If his rivals joined Democratic attacks, Romney said, “They’re not going to be fit to be our nominee.”
He added: “The Republican Party doesn’t demonize prosperity; we celebrate success in our party.”
The former Massachusetts governor also deployed his standard criticism of President Obama, saying the next primary state, Florida, had suffered under Obama’s policies.
“We’re now three contests into a long primary season,” Romney said near the top of his concession speech. “We’ve still got a long way to go, and a lot of work to do. And tomorrow we’re going to move onto Florida.”
Romney heads into Florida with a muscular head start.

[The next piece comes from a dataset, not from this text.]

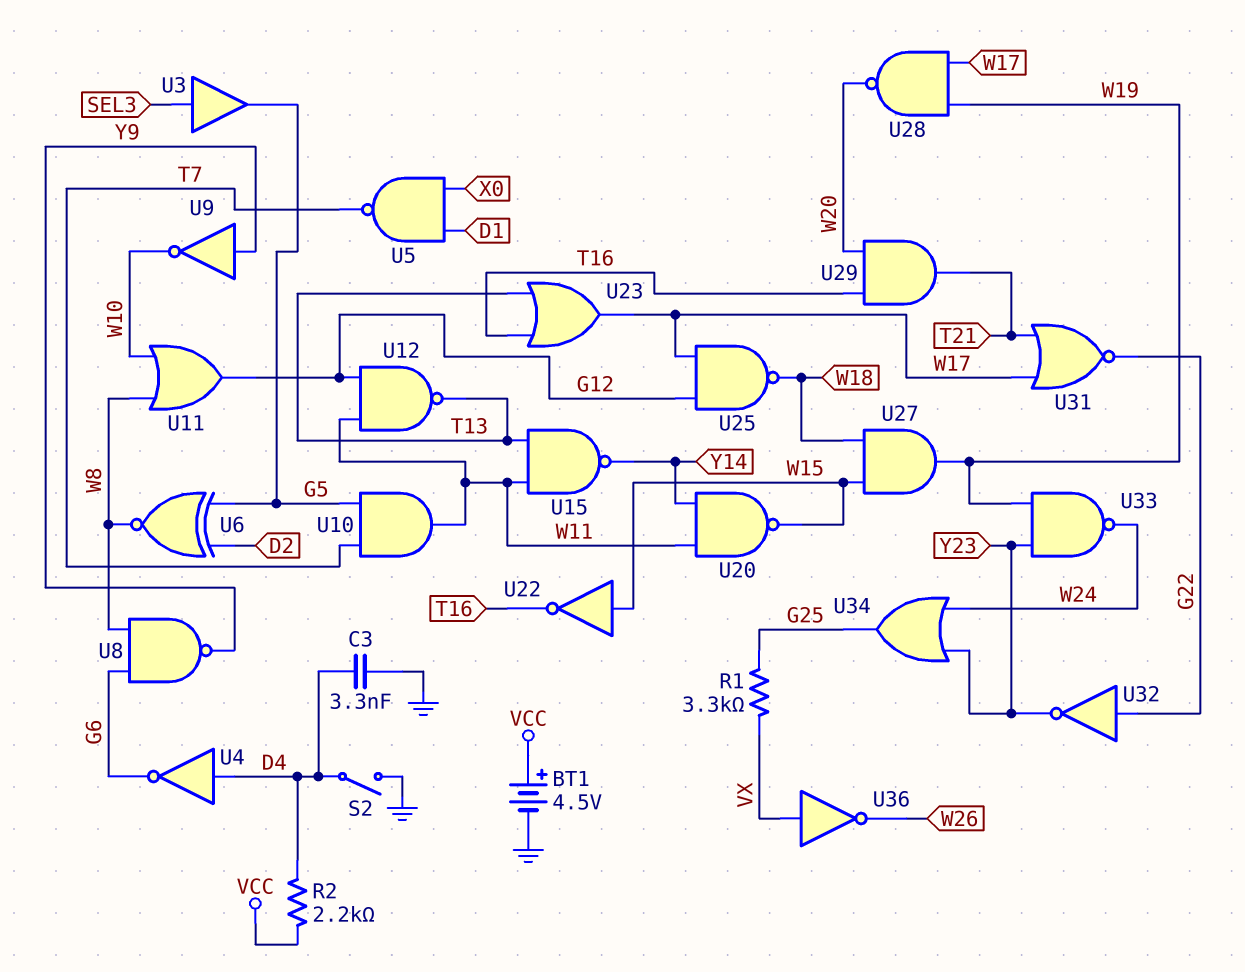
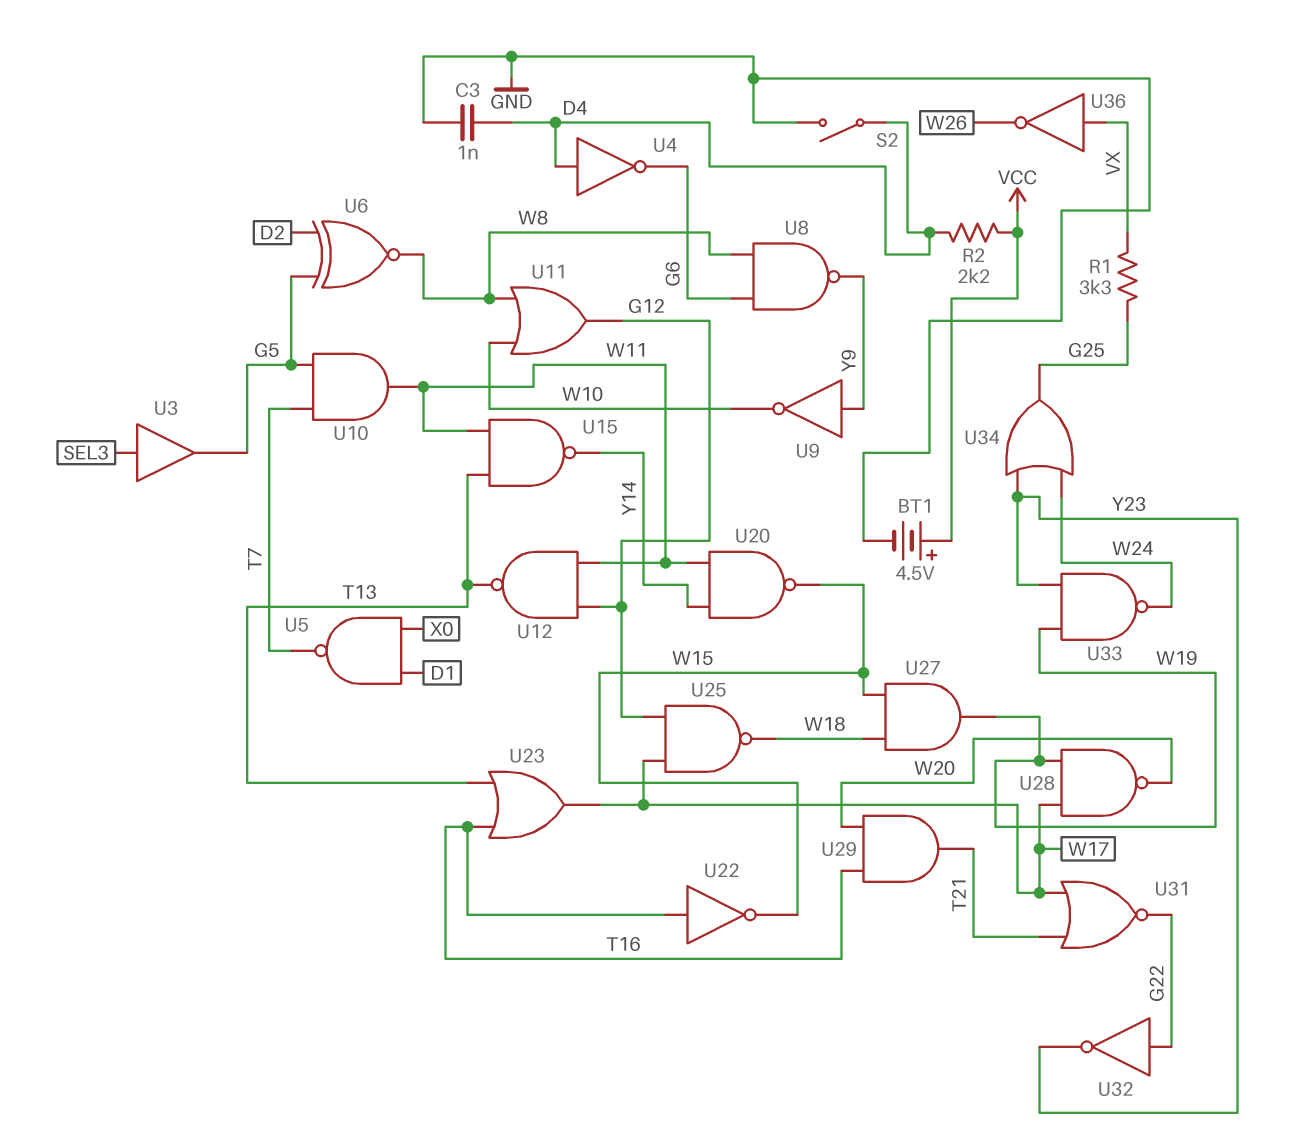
C3: 3.3nF (D4, GND) -> 1nF (D4, GND)
U22: NOT (in W15, out T16) -> NOT (in T16, out W15)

In addition to residual support from 2008, the pro-Romney super PAC Restore Our Future spent about $300,000 on mailings and $1.5 million on television in the Sunshine State over the past week, according to Federal Election Commission filings. But Gingrich – and other candidates this cycle, notably Rick Santorum – have flouted the conventional wisdom, and Gingrich indicated Saturday both that he planned to rebut Florida ads criticizing him with spots of his own, and that he was determined to move ahead with his “campaign of ideas” paradigm.

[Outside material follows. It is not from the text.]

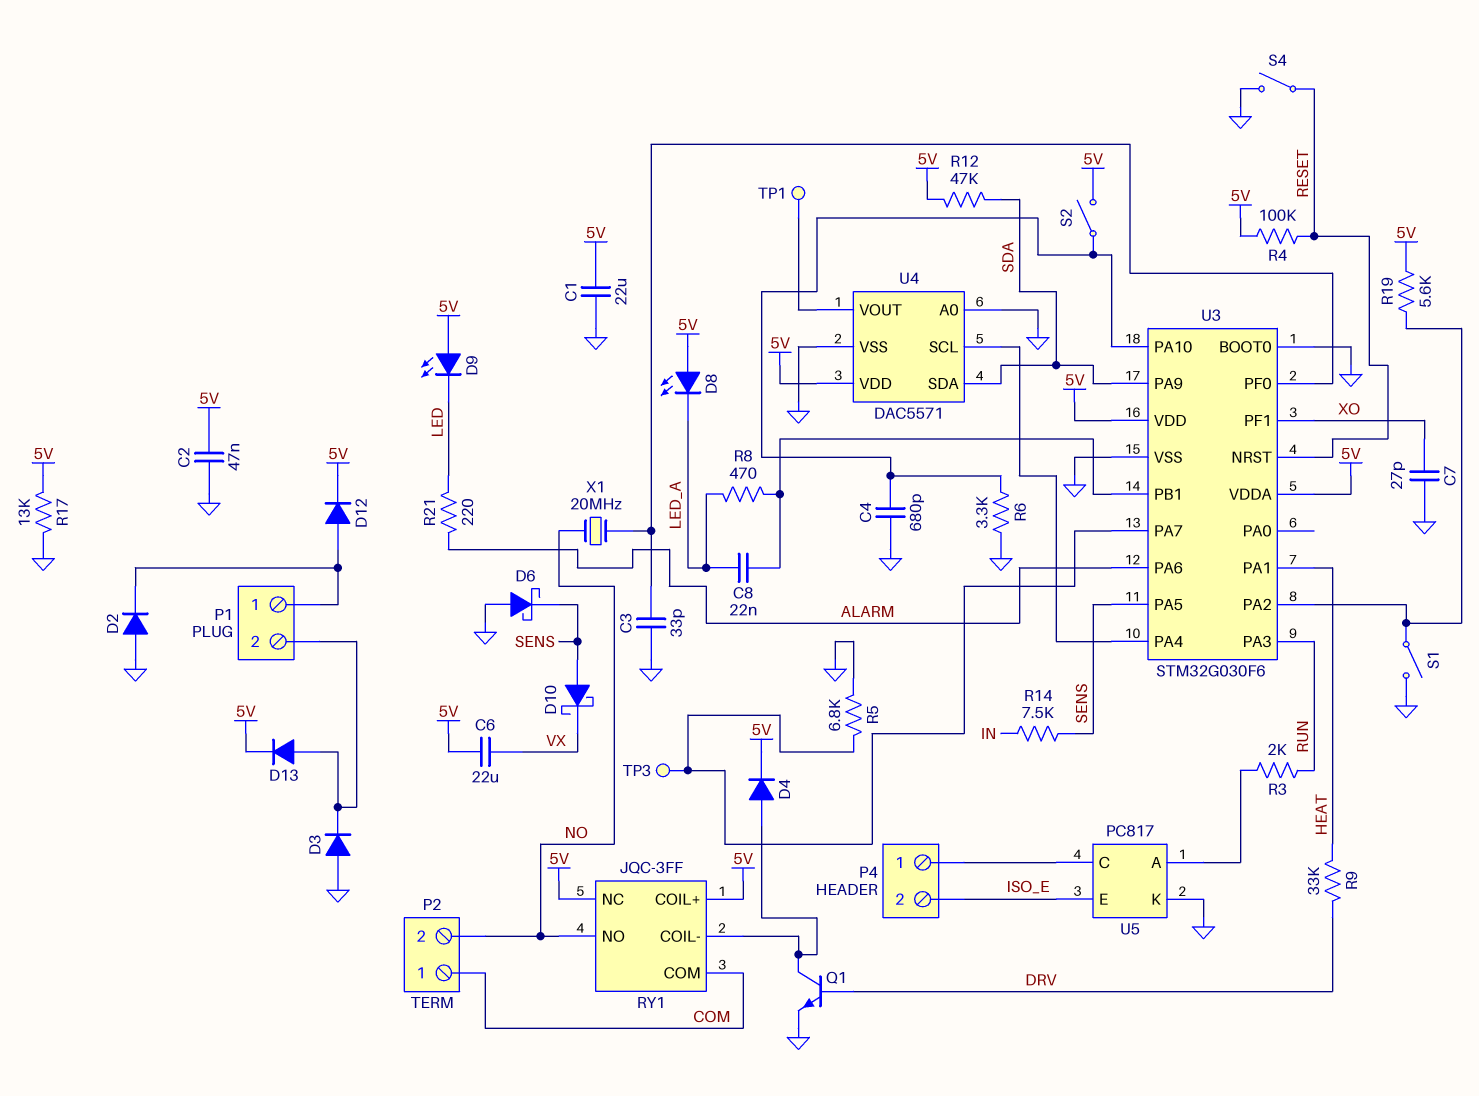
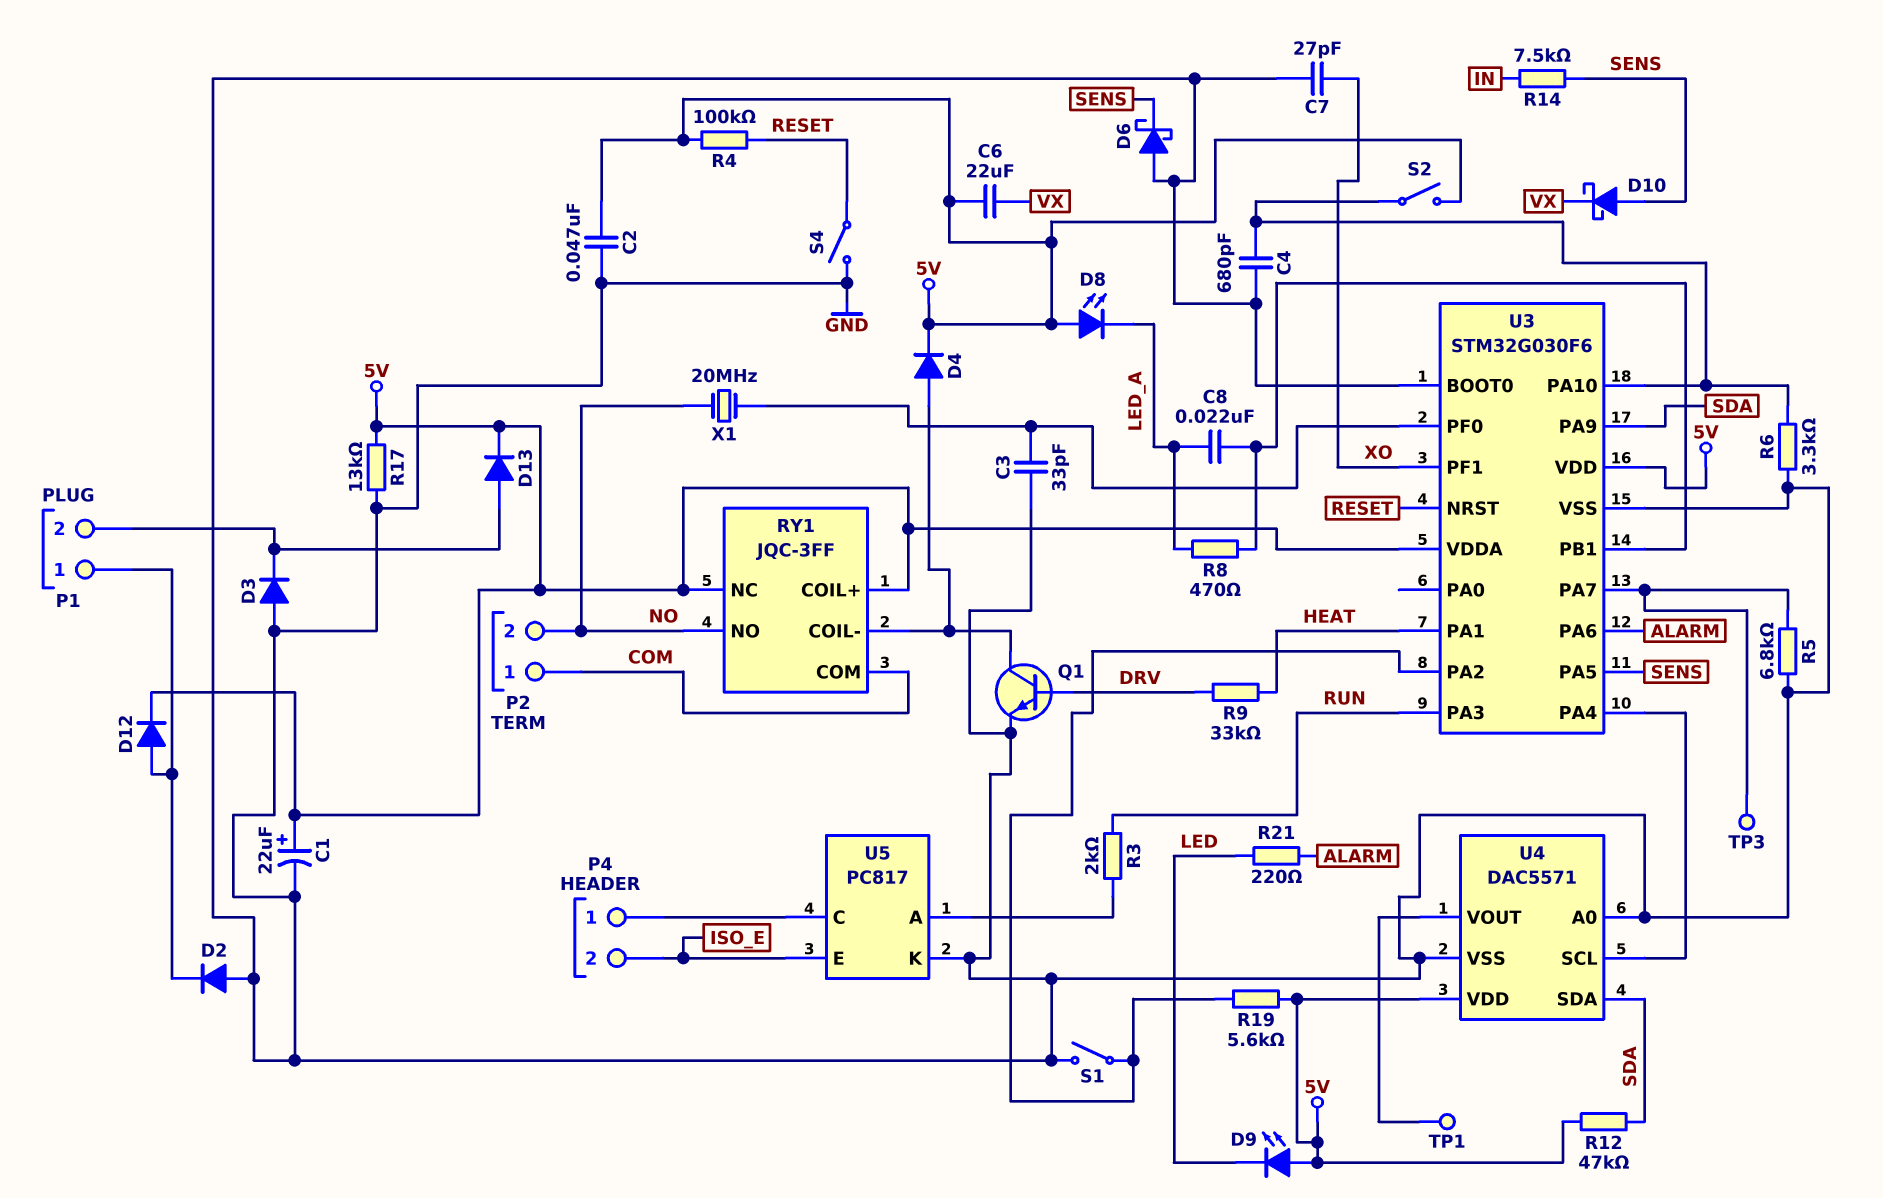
C1: 22uF (5V, GND) -> 22uF (plus 5V, minus GND)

Gingrich piled up heavy margins over Romney in the Piedmont and PeeDee areas of South Carolina, while Romney tied him in the Midlands and edged him in the Low Country, according to network exit polls. Gingrich also swept him across all voters in all income levels save the uncapped “$200,000 or more” division.
“You should hear ’em when we win,” Romney said wryly as he opened his speech Saturday night. “This race is getting to be even more interesting.”